Anonymous Monk has asked for the wisdom of the Perl Monks concerning the following question:

Hi monks, I have a string "tenpixblack">TEXT To GET.</td>" without the quotes. How can I extract the text "TEXT TO GET." from this string using regex?

Replies are listed 'Best First'.
Re: regex help please!
by ww (Archbishop) on Jun 15, 2005 at 21:43 UTC
    assuming you mean that within a <td> ... </td> pair you have
    &nbsp; (something = ")tenpixblack">TEXT To GET.

    m!.*(?=tenpixblack">) # anything, until position before '=tenpixblack" +>' =tenpixblack"> # now match '=tenpixblack' (TEXT To GET.) # capture 'TEXT To GET.' !gx; # global, extended syntax $wanted = $1; # assign captured ($1) to $wanted...

    ...and do as you wish.

    Warning incomplete code... addressing only the regex, in part because of your incomplete question

    Warning 2You've indicated two different capitalization styles for TEXT ( To | TO ) GET. The snippet above only deals with the one with the lower-case "o"; if you need both, add an 'i' flag at the end of the regex... but only if that won't cause unwanted matches on text which is fully capitalized

    And, most important, please read about asking questions How do I post a question effectively?, Writeup Formatting Tips and even Perl Monks Approved HTML tags ... and show us what you've tried, as that inspires the inclination to answer.

Re: regex help please!
by GrandFather (Saint) on Jun 15, 2005 at 21:57 UTC

    I'd guess what you are really looking for is something like:

    <td ..."tenpixblack">text to get</td>

    so a regex like /<td\b.*?"tenpixblack">(.*?)<\/td>/g (giving the captured text in $1) is likely what you want.
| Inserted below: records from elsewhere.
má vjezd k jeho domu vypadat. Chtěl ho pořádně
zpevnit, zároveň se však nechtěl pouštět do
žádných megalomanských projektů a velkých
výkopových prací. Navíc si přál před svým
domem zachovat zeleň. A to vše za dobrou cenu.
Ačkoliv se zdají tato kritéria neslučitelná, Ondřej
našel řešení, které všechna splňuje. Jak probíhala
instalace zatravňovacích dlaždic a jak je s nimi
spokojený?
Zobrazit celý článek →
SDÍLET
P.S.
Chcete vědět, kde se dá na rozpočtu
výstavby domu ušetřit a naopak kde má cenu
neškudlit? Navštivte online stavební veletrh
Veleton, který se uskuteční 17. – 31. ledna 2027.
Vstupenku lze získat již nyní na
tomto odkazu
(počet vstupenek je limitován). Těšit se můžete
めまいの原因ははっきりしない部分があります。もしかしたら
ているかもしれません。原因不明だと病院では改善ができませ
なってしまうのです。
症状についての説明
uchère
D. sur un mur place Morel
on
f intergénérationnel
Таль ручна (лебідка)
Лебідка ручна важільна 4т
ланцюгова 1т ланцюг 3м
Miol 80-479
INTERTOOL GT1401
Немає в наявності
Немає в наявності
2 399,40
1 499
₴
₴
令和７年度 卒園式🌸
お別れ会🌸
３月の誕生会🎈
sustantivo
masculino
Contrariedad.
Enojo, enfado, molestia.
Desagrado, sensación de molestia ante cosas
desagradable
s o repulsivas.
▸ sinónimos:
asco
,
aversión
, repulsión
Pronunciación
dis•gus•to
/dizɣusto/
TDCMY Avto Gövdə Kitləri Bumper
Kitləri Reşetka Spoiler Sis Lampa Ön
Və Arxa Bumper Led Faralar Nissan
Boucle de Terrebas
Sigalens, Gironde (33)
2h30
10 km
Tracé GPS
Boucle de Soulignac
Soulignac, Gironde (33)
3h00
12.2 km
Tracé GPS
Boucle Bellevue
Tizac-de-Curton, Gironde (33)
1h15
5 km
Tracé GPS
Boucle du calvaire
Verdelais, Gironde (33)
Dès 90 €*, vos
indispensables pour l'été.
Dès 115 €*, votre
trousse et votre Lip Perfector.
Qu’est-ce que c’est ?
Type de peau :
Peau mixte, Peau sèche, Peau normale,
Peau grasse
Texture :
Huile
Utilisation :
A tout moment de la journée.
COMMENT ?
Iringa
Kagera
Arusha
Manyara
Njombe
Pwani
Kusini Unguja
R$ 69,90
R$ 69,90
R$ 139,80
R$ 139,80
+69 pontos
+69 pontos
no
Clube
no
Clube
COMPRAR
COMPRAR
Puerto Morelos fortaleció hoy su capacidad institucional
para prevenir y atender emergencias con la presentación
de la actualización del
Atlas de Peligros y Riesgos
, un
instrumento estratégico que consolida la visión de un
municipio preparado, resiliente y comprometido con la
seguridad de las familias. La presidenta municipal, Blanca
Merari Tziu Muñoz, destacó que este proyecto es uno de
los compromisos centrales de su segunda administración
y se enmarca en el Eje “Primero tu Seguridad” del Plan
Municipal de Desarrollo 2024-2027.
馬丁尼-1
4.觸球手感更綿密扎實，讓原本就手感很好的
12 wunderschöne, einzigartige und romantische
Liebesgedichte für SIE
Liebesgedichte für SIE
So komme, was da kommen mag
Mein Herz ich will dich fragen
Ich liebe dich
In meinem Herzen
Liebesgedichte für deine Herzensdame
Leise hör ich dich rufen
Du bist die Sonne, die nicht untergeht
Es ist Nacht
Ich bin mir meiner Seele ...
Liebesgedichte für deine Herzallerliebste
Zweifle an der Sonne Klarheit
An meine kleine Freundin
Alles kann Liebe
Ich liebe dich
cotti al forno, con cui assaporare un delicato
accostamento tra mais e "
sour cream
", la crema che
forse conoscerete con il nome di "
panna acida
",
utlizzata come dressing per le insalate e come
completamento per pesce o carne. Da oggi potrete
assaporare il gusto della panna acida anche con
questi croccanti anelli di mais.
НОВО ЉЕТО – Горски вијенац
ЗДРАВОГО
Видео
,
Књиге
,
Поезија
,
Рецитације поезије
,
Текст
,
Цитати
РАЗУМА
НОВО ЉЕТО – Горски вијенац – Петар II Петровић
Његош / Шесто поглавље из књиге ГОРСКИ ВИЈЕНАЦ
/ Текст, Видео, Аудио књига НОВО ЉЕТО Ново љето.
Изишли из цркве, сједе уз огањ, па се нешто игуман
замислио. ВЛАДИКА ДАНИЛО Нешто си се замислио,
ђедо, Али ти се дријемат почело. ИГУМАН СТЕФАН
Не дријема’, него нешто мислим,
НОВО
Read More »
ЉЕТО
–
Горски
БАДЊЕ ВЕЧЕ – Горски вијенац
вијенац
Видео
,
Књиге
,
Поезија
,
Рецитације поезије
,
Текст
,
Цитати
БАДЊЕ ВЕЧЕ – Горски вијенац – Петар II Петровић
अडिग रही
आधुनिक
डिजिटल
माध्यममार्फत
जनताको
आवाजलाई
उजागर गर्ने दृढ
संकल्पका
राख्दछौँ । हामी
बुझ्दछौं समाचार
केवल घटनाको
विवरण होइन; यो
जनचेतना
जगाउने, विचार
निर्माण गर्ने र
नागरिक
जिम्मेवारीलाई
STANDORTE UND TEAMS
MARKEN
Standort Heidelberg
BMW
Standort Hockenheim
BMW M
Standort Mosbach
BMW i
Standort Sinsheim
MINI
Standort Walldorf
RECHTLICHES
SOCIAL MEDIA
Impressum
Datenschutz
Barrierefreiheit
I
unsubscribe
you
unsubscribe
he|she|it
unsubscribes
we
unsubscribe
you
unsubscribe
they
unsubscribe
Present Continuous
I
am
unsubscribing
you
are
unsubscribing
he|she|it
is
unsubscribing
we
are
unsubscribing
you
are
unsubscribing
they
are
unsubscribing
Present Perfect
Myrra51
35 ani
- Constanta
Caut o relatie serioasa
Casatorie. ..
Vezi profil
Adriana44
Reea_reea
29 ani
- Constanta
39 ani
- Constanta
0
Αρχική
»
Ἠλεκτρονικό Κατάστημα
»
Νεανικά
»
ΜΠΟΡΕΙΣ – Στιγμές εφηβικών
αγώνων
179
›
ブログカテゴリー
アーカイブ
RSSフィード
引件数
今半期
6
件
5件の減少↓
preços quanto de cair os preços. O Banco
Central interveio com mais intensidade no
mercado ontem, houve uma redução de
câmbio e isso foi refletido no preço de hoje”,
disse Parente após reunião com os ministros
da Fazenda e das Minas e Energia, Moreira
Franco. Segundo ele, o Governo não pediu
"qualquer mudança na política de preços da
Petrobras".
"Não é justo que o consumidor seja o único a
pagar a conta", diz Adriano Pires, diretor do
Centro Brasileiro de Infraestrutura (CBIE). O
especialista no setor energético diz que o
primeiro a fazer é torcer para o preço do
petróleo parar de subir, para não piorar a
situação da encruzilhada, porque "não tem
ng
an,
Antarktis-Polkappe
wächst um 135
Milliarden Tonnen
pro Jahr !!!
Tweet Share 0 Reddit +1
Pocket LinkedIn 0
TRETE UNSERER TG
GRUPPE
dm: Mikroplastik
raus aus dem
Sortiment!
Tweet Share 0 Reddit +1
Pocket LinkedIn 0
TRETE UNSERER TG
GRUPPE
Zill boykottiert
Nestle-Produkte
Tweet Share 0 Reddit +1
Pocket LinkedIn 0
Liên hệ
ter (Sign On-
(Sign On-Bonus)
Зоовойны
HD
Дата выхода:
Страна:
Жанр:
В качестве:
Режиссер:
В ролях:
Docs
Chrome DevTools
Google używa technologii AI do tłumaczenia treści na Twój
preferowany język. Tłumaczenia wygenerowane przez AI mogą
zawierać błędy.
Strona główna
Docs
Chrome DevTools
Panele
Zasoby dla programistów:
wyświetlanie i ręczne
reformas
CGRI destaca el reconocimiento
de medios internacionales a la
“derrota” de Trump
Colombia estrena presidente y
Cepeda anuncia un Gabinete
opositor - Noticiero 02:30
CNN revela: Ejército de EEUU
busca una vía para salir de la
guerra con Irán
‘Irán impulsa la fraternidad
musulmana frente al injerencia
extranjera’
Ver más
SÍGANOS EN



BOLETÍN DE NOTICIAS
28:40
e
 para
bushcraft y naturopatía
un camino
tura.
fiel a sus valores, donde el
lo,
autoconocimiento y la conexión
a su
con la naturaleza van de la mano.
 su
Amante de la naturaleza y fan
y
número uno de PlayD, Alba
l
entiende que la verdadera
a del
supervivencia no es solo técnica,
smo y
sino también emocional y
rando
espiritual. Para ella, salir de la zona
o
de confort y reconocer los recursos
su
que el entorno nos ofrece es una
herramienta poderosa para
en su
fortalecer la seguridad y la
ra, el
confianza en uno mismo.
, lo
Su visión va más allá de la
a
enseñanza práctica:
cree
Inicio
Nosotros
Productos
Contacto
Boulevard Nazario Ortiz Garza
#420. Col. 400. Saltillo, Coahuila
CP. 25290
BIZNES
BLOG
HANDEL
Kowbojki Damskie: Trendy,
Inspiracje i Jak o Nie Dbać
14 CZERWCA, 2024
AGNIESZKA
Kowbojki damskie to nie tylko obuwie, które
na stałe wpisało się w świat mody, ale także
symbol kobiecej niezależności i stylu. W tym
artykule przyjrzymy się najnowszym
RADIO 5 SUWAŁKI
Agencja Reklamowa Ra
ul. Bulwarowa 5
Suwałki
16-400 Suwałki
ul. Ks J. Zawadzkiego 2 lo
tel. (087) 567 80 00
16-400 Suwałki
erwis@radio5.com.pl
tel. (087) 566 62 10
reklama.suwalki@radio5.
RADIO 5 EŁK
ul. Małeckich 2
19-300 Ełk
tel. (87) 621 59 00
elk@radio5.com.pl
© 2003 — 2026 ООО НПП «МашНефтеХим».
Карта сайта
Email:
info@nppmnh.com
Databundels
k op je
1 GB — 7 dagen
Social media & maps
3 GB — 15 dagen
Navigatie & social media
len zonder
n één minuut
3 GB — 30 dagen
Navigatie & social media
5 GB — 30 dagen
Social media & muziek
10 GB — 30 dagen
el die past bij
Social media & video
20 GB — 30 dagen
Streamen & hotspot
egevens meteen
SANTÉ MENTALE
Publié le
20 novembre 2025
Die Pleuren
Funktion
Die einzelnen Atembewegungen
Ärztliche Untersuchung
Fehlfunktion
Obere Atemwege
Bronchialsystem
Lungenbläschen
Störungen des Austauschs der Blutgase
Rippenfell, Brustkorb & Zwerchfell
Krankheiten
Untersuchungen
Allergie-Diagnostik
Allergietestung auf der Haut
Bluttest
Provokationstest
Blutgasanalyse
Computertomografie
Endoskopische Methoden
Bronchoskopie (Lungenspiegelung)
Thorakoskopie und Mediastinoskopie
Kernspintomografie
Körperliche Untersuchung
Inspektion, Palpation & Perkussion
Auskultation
However if you are really banging on HTML then you should use HTML::TreeBuilder or HTML::Parser.


    Perl is Huffman encoded by design.
Re: regex help please!
by bart (Canon) on Jun 15, 2005 at 21:47 UTC
    I think you want
    $_ = "tenpixblack\">TEXT To GET.</td>"; ($text) = />(.*?)</;
Re: regex help please!
by ercparker (Hermit) on Jun 16, 2005 at 05:38 UTC
    Here is another regex that works for the example you provided. I hope it helps.
    my $wanted; my $text = 'tenpixblack">TEXT To GET.</td>'; ($wanted) = $text =~ /(?<=">)([^<]*?)</;
Re: regex help please!
by TedPride (Priest) on Jun 16, 2005 at 10:29 UTC
    use strict; use warnings; $_ = 'tenpixblack">TEXT To GET.</td>'; $_ = m/tenpixblack">(.*?)<\/td>/ ? $1 : ''; print;